The trade secretary, Liam Fox, has said the UK needs to accept that the “world does not owe us a living” as he sought to explain his controversial comments that British businesses had become fat and lazy.
“As a country, we have become too easy with the idea that the world owes us a living. The world doesn’t owe us a living. And we’ve just now got to probe all the areas where we could be making changes,” Fox told the Spectator.
“Government, the financial sector, culture, all of them will have to play a part. Because one thing’s for sure, we can’t continue with the trajectory we’ve got now, falling behind with exports as a proportion of our GDP.”
He also said the press and public discourse would be poorer if politicians did not make spontaneous remarks.
Fox, who is one of three Eurosceptics running departments strongly involved in the Brexit process, also predicted that the UK will have left the EU by the next election. “If you don’t want to leave, you can always find reasons not to do it,” he said, suggesting that next year’s French and German elections were not a justification to delay triggering article 50.
“The Germans have got a lot more to think about in their election than that,” he said. “I think that the migrant crisis, French economic crisis, potential Italian banking crisis will be much further up their agenda.”
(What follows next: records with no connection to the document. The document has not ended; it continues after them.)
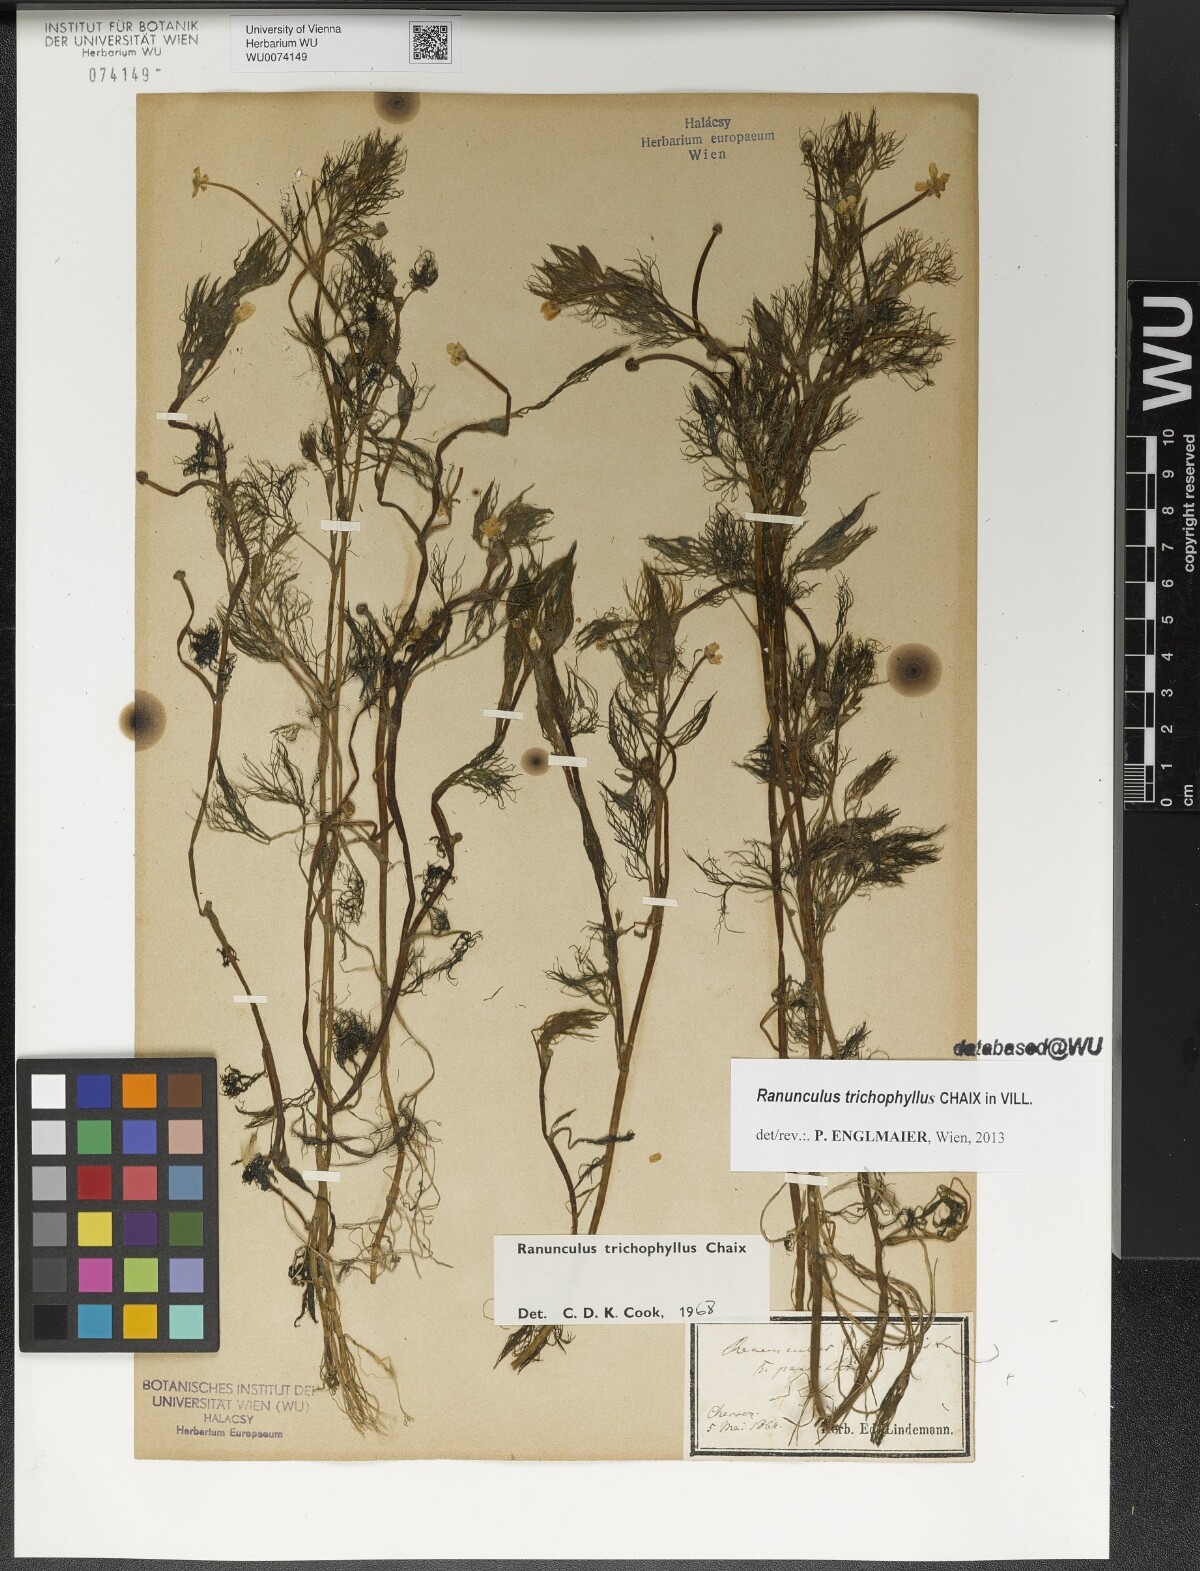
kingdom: Plantae
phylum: Tracheophyta
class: Magnoliopsida
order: Ranunculales
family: Ranunculaceae
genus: Ranunculus
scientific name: Ranunculus trichophyllus
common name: Thread-leaved water-crowfoot
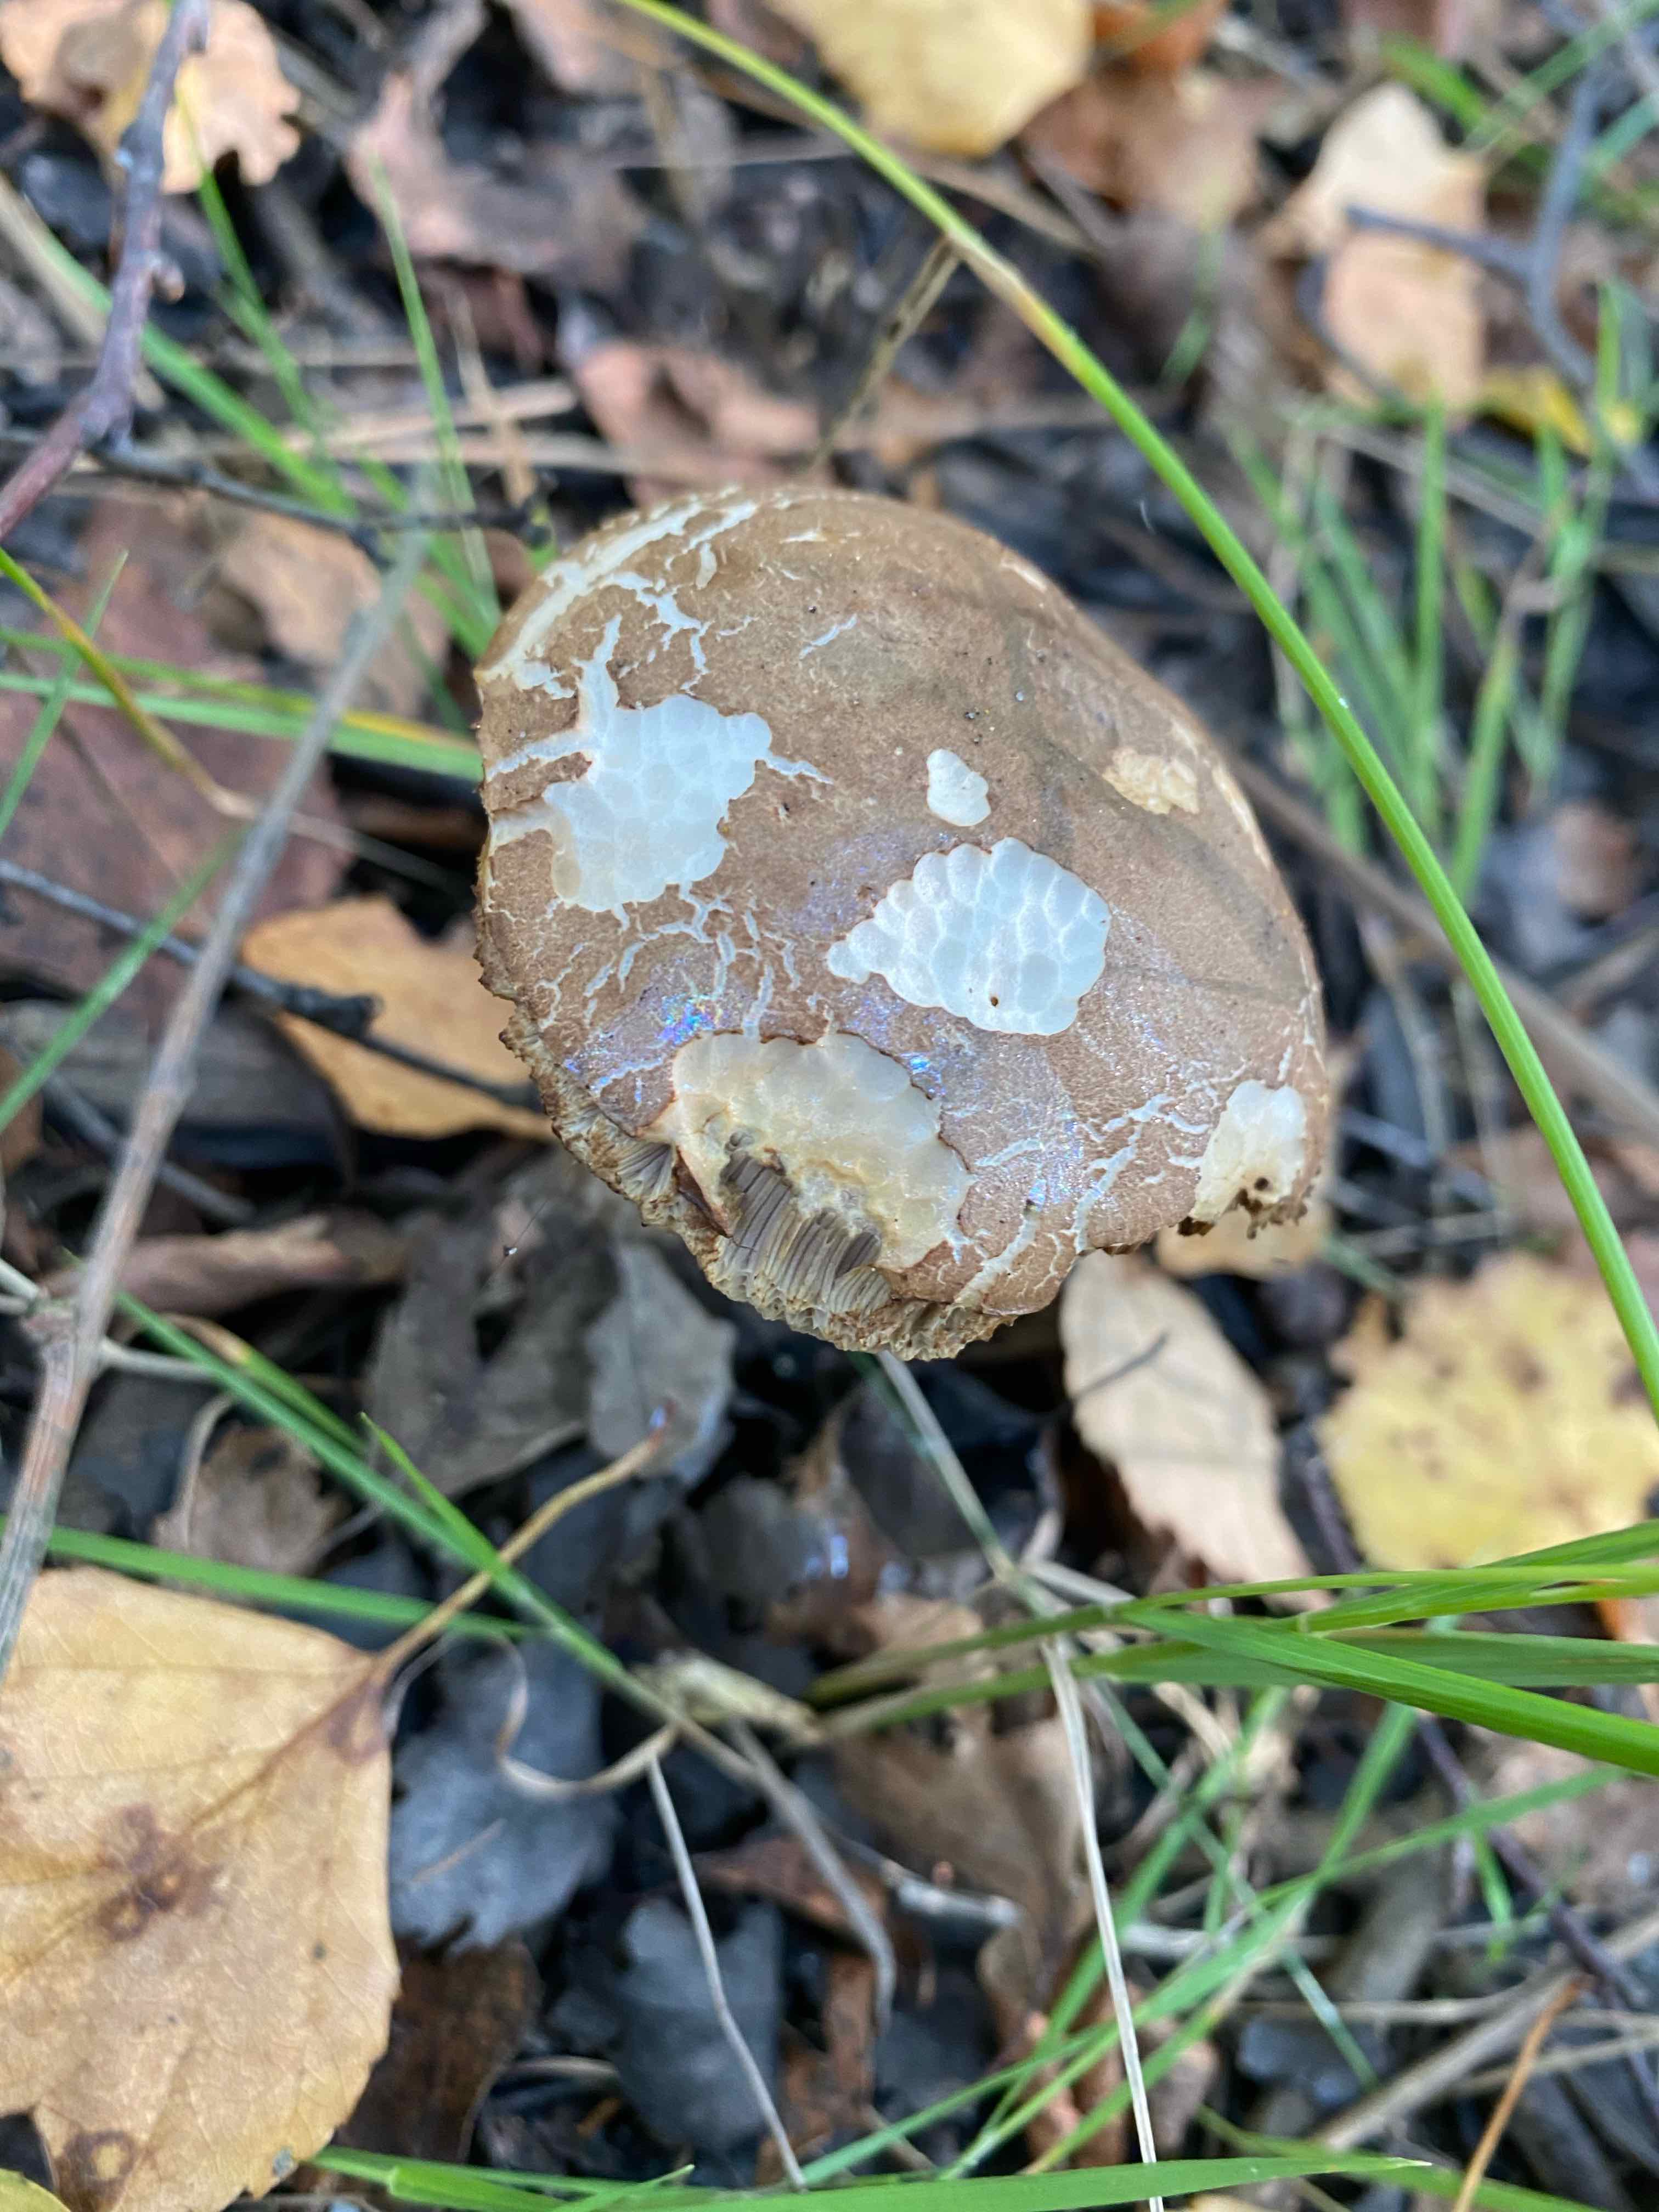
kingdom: Fungi
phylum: Basidiomycota
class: Agaricomycetes
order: Boletales
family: Boletaceae
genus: Leccinum
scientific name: Leccinum
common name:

He said that even without Brexit the framework of the EU was “beginning to peel away”, and that the bloc remained at risk of imploding regardless of the UK’s membership. “I guess Germany worries, because we were their main allies in bringing some economic rigour to the system. If I were a German politician I would be worried that, without Britain, Germany has the potential to become the greatest ATM in global history,” he said.